Firstly, there’s the pre-Ramadan preparation. Reduce your caffeine habit, preferably a few days before you start fasting so you don’t crave your cup of java during the day. Try to do the optional fasts on Monday and Thursdays (or any day that suits your lifestyle). This will help you get into the Ramadan vibe. Overall, start eating less, especially during the daytime. Or you could have an early morning breakfast and eat lightly during the day then have a full meal at dinner time.

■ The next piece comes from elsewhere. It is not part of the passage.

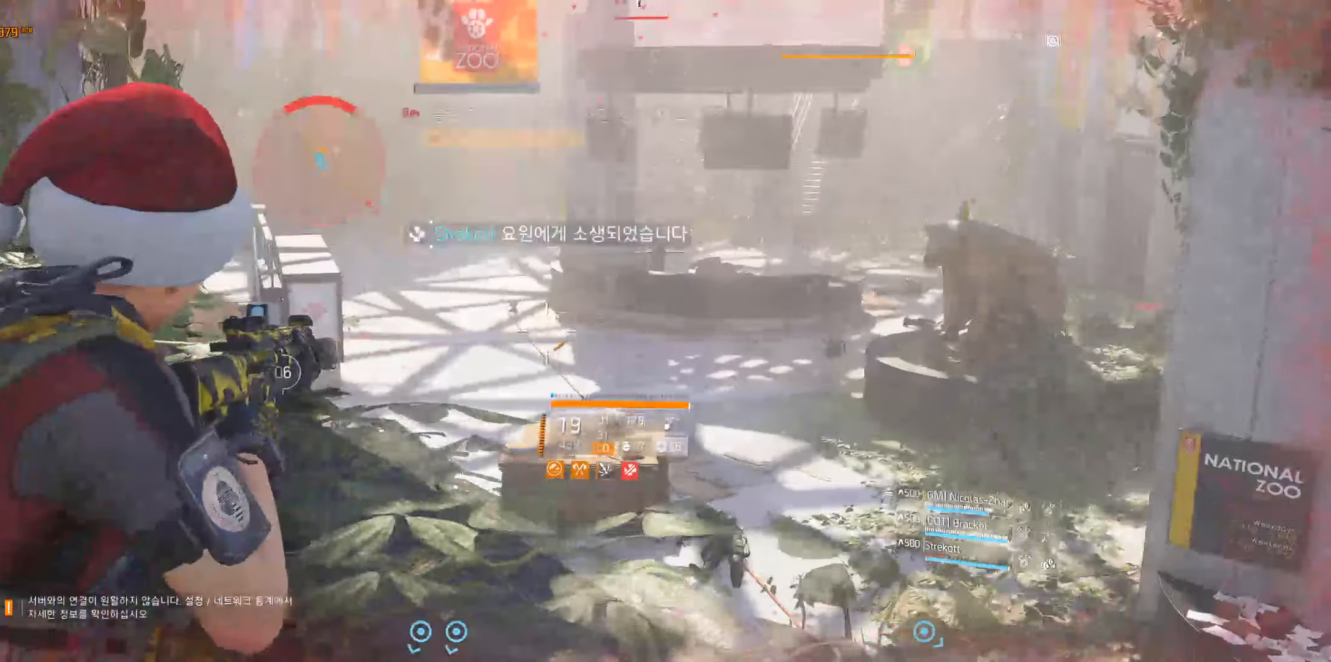
{"buttons": [], "left_stick": "center", "events": []}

Next, during Ramadan, it is important to make a serious conviction to follow the Ramadan routine. Wake up before dawn, have the pre-dawn breakfast (suhoor) and perform the dawn prayers (fajr). This routine must be ingrained in your mind, body and soul. It is common to have a boost of faith during the early days of Ramadan. The spiritual energy is vibrant and you feel that it is easy to meet Ramadan head on. Then, we may get weak and lose our conviction. We may get lazy and tell ourselves that we have another 3 weeks or so to get back on track. It is best to stay the course and be moderate.
Reduce sodium in your diet, especially during suhoor. This will help to reduce your urge to drink throughout the day. Extreme foods should be avoided as well. These include super spicy dishes (again to reduce the urge to drink after suhoor), high sugar content (to avoid the ‘crash and burn’ feeling), fatty foods and anything else that normally disagrees with you. Try to include foods that have high fiber content (for easy digestion) and that are ‘filling’. It’s important to eat ‘complex carbohydrates’ as they break down slowly. These include grains and seeds like barley, wheat, oats, millet, semolina, beans, lentils, wholemeal flour, and unpolished rice. Lots of fruits and vegetables are not only healthy but also provide a good balance to your meals. These will help sustain yourself until you break your fast. If you are already taking multi-vitamin supplements, don’t stop. Check with a health advisor if you plan to start a new multi-vitamin supplement. Don’t look far to find a vital health supplement. Dates are abundant throughout the year and especially during Ramadan. Dates are known to provide a wide range of essential nutrients and potential health benefits. Another important tip: hydrate! Drink lots of water in the night and before dawn. During suhoor, remember that coffee and tea are known to be diuretics. This could cause you to lose fluids faster.
Don’t binge. Having an empty stomach during the day and then gorging yourself at night can cause lethargy and other gastrointestinal discomforts. The last thing you need is a sloth-like behavior at night and then you miss the precious dawn breakfast.
Bonus tip: meet the community. In the Bay Area, there are few mosques that prepare iftar (dinner to break the fast) for singles. The Muslim Community Association and South Bay Islamic Association conduct daily iftar sessions for singles. Many mosques also hold community iftar sessions on weekends. Meeting the community has numerous benefits including hearing about recipe tips, community events and hopefully some iftar invites!